Teenagers Matt (Johnson) and Owen (Williams) are two movie-loving seniors who have been bullied by the titular gang so long it's just another part of their day. Passing off daily humiliation with laughs, Matt and Owen turn their situation into inspiration by making a short film for a school project, with the 'making of' documented by another student who remains unseen. Their movie – two detectives do a 22 Jump Street and infiltrate the school to shoot the bad guys – is a black comedy but when the bullying escalates Matt and Owen flirt with the idea of turning the plot into reality...
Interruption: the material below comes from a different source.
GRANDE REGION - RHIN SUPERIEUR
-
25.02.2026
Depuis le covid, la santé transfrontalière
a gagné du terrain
Written and directed by Matt Johnson, crafts a tender friendship between him and his co-lead Williams. Using improvised dialogue, there's a naturalness to their lived-in characters who behave like friends who have known each other for years would. It's believable. There's love there. And the one-hundred-and-one film references, some deliberately quoted out of context, will appeal to the movie buff in the audience.
But Johnson, looking younger than his twenty six years, waits until one gets comfortable before slipping in reminders that this is not meant to be funny or sweet - there is a real hatred bubbling just under the surface. It's during the sporadic bullying scenes, which barge in on the movie and take it over for their brief duration, that the laughs disappear and you're there with Matt and Owen during those confrontations in the canteen, in that hallway, at the locker. At one point Johnson is reading a book on Bowling For Columbine for tips and later reads out a paragraph about sociopathic personalities of the teen killers, wondering if the profile suits him. And then there's real moments of black comedy – Johnson giving himself a makeover montage of what to wear on the day of retribution. Is a Catcher In The Rye t-shirt too much?
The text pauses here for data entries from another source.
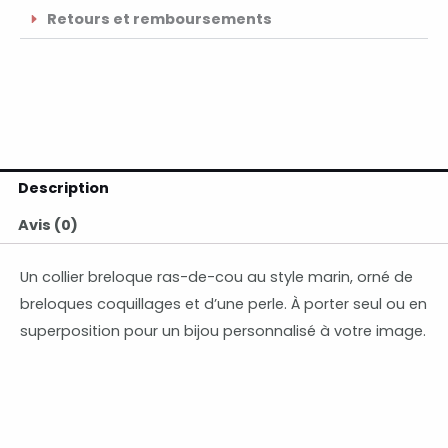
Retours et remboursements
Description
Avis (0)
Un collier breloque ras-de-cou au style marin, orné de
breloques coquillages et d’une perle. À porter seul ou en
superposition pour un bijou personnalisé à votre image.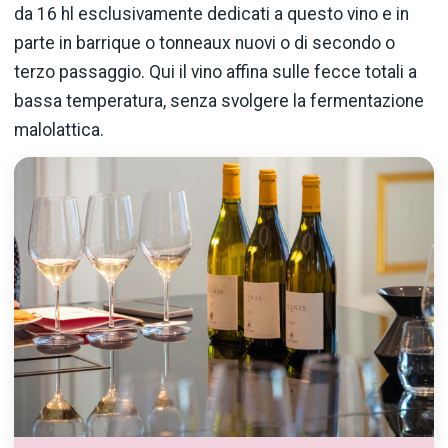
da 16 hl esclusivamente dedicati a questo vino e in
parte in barrique o tonneaux nuovi o di secondo o
terzo passaggio. Qui il vino affina sulle fecce totali a
bassa temperatura, senza svolgere la fermentazione
malolattica.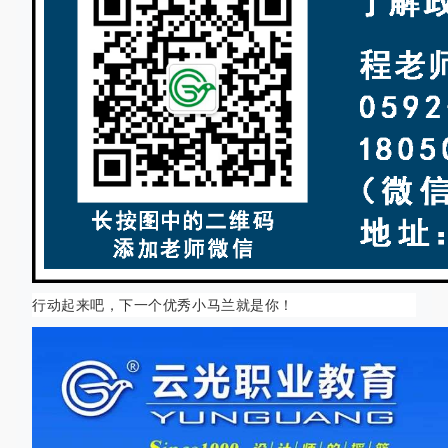
行动起来吧，下一个优秀小马兰就是你！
But the issue of who is shooting and to what end isn't addressed. Once in a while Matt and Owen turn to the camera – 'You're going to have to put in the end credits' – but the cameraman isn't involved in the story. One kitchen scene suddenly cuts to outside the kitchen window looking in. Are there two cameramen? Three?
Warmer than the similarly themed but deliberately distant Elephant, The Dirties is one of the best teen movies of the last decade.